388. Al paragrafo 4 di essa, intitolato “Misura della
prestazione”, si legge infatti quanto segue: “L’indennità è corrisposta nella
misura dell’ultima retribuzione percepita e cioè quella percepita nell’ultimo
mese di lavoro che precede il congedo (comprensiva del rateo di emolumenti non
riferibili al solo mese considerato, e cioè quelli relativi a tredicesima
mensilità, altre mensilità aggiuntive, gratifiche, indennità, premi,
ecc.). Orbene, da tale fonte integrativa si ricava che
debbono essere utilizzate, ai fini del calcolo dell’indennità, tutte le
componenti retributive, quali che sia la particolare modalità di fruizione, la
denominazione, il sistema di erogazione.
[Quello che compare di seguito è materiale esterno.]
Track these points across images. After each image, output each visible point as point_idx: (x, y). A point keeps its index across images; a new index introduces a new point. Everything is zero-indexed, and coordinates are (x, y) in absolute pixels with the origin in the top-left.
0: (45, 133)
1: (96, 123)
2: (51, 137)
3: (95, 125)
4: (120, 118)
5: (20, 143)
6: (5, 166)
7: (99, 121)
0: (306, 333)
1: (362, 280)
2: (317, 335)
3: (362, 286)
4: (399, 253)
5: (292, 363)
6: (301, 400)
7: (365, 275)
Rimane in tal modo confermato
ulteriormente che l’indennità in questione deve essere computata tenendo conto
anche del compenso incentivante della produttività,
essendo del tutto pacifico che il lavoratore lo ha percepito con continuità,
come emerge da altra busta paga in atti, quella del gennaio 2001 e che si
trattava di un compenso aggiuntivo non legato a particolari modalità di
espletamento della prestazione».
Pertanto
il Giudice ha condannato il datore di lavoro a corrispondere a V.B. la somma di euro 6.204,58,
oltre agli interessi legali e alla rivalutazione monetaria dovuta al momento
del saldo ed a rifondere allo stesso V.B. le spese di
causa liquidate di complessivi euro 1.300.